Considering the comparatively very small number of rebel troops thus scattered in West Florida and Alabama, in twenty counties, comprising more than 20,000 square miles, I beg respectfully to recommend a cavalry raid as far as Columbus, Ga. Possessing the most minute information, I am confident that 2,000 men, well mounted and armed, would be sufficient to do the work safely and obtain brilliant results of vital importance, facilitating greatly the success of our armies in Virginia and Georgia, and while much reducing the rebel resources in general, forcing, especially, starvation upon Mobile, thus rendering one of the most formidable rebel strongholds comparatively helpless.
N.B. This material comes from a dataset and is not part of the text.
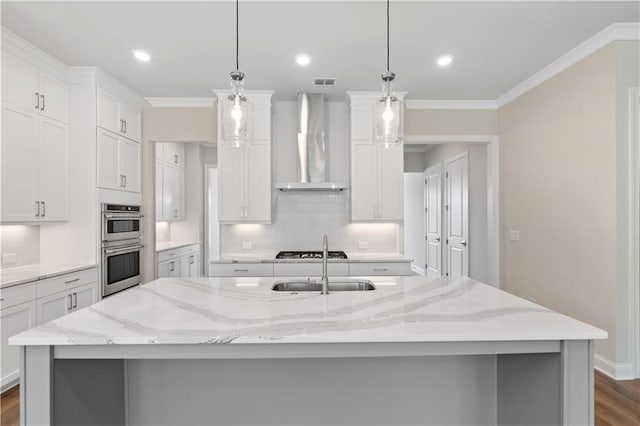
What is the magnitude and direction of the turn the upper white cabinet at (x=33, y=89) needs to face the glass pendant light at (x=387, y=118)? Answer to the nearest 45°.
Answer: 0° — it already faces it

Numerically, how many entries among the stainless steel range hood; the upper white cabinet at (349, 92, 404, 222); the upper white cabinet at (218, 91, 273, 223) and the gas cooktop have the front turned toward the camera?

If enabled by the commanding general to make the raid, I would enter Saint Andrew' Bay on steamers, land near Bethem's Mill, at McCormick's Landing (15 feet depth), and destroy the numerous salt-works, with a daily produce of 500 bushels of salt for the so-called Confederacy; take the Hickory (Orange) Hill road, and, leaving Marianna, Abbeville, and Fort Gaines on the right, enter Newton (a rebel depot for bacon and corn), strike the terminus of the Macon and Georgetown Branch Railroad at Eufaula, destroy the railroad and telegraph line, and leaving Union Spring to the left, cross the railroad at Silver's Station, and destroy the Mobile and Girard Railroad, enter Columbus, Ga., destroy all the Government machine-shops, factories and manufactories, and fifteen warehouses full of cotton; destroy also the Columbus and Macon, Columbus and Opelika, and West point and Montgomery Railroads. From Opelika I would continue on the north side of the railroad to Wetumpka, a military prison, with over 3,000 Union prisoners, and, liberating the, march upon Montgomery, the capital of Alabama, and destroying the railroad around the city, with the Government machine-shops and cotton warehouses, proceed on the public road east of the railroad down to Pollard; there also destroy the railroad, numerous engines, and very valuable rolling-stock, and return from Pollard via Fifteen-Mile House and Pensacola to Barrancas.